U.S. individuals and firms operating or investing in foreign markets should take the time to become familiar with the anticorruption laws of both the foreign country and the United States in order to comply with them and, where appropriate, they should seek the advice of legal counsel.  While the U.S. Embassy has not received specific complaints of corruption from U.S. companies operating in Italy, commercial and economic officers are familiar with high-profile cases that may impact U.S. companies.
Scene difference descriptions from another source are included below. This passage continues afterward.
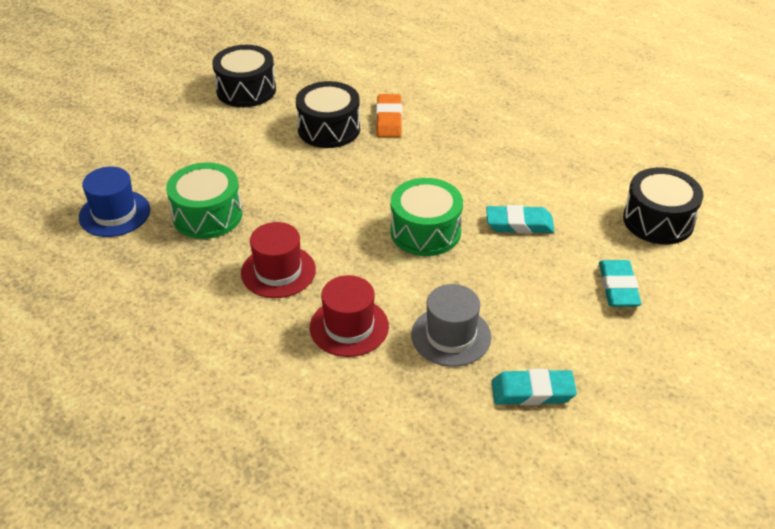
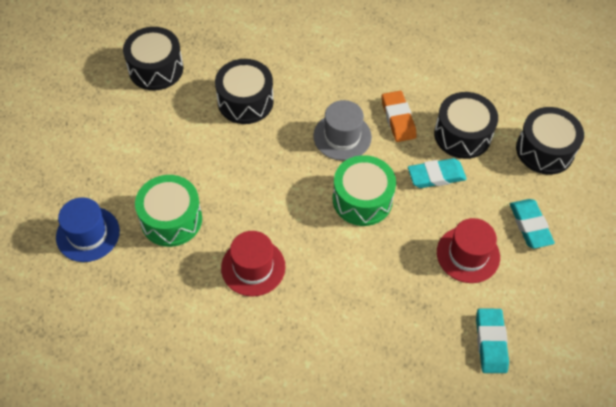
camera: 15 degrees left, 15 degrees up
(349, 327) = (330, 311): red hat -> red hat (468, 254)
(389, 119) = (294, 81): orange eraser -> orange eraser (398, 119)
(451, 336) = (413, 302): grey hat -> grey hat (342, 136)
(532, 392) = (491, 342): turquoise eraser -> turquoise eraser turned 75 degrees counterclockwise
(563, 192) = (462, 135): none -> black drum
The Embassy has received requests for assistance from companies facing a lack of transparency and complicated bureaucracy, particularly in the sphere of government procurement and specifically in the aerospace industry.  There have been no reports of government failure to protect NGOs that investigate corruption (such as Transparency International Italy).

Italy has signed and ratified the UN Anticorruption Convention and the OECD Convention on Combatting Bribery.

Resources to Report Corruption:

Autorità Nazionale Anticorruzione (ANAC)
Via Marco Minghetti, 10 – 00187 Roma
Phone: +39 06 367231
Fax: +39 06 36723274
Email: protocollo@pec.anticorruzione.it
Contact Info page: http://www.anticorruzione.it/portal/public/classic/MenuServizio/Contatti  
ANAC’s whistleblowing web page is:  http://www.anticorruzione.it/portal/public/classic/Servizi/ServiziOnline/SegnalazioneWhistleblowing  

Transparency International Italia
P.le Carlo Maciachini 11
20159 Milano – Italy
T: +39 02 40093560
F: +39 02 406829
Email: info@transparency.it
General web site: www.transparency.it  
Corruption Specific: https://www.transparency.it/alac/  

10. Political and Security Environment

Politically motivated violence in Italy is rare and most often connected to Italian internal developments or social issues.  Italian authorities and foreign diplomatic facilities have found bombs outside public buildings, have received bomb threats, and have been targets of letter bombs, fire bombs and Molotov cocktails in the past several years. These attacks have generally occurred at night, and they have not targeted or injured U.S. citizens.  Political violence is not a threat to foreign investments in Italy, but corruption, especially associated with organized crime, can be a major hindrance, particularly in the south.